Excerpts from a dataset:
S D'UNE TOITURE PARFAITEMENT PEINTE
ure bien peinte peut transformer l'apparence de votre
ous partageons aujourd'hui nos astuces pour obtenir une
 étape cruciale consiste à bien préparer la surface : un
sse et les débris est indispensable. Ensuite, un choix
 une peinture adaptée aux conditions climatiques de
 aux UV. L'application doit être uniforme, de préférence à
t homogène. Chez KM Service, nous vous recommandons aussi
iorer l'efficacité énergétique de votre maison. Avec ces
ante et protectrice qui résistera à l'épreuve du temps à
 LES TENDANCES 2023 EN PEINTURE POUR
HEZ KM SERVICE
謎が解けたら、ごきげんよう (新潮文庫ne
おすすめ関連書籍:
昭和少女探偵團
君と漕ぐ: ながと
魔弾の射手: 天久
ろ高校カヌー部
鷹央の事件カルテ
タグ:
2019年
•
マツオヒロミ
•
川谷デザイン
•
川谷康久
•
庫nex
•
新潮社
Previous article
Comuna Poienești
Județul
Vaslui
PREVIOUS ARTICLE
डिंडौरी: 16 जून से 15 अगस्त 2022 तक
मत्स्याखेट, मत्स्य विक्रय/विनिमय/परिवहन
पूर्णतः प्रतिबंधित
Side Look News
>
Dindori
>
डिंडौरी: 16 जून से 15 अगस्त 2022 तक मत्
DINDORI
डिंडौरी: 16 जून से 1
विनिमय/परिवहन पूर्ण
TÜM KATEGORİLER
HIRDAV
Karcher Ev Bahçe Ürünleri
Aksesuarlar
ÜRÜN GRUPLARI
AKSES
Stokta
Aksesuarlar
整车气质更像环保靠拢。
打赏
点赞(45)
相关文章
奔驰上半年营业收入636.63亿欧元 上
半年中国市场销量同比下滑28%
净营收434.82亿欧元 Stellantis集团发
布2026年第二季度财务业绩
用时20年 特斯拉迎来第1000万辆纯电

YOUR OBJECTIVE: Nothing but the lines from the one holding "净营收434.82亿欧元 Stellantis集团发" to the end of the entries should be returned, each exactly as it stands.

ANSWER SPACE:
净营收434.82亿欧元 Stellantis集团发
布2026年第二季度财务业绩
用时20年 特斯拉迎来第1000万辆纯电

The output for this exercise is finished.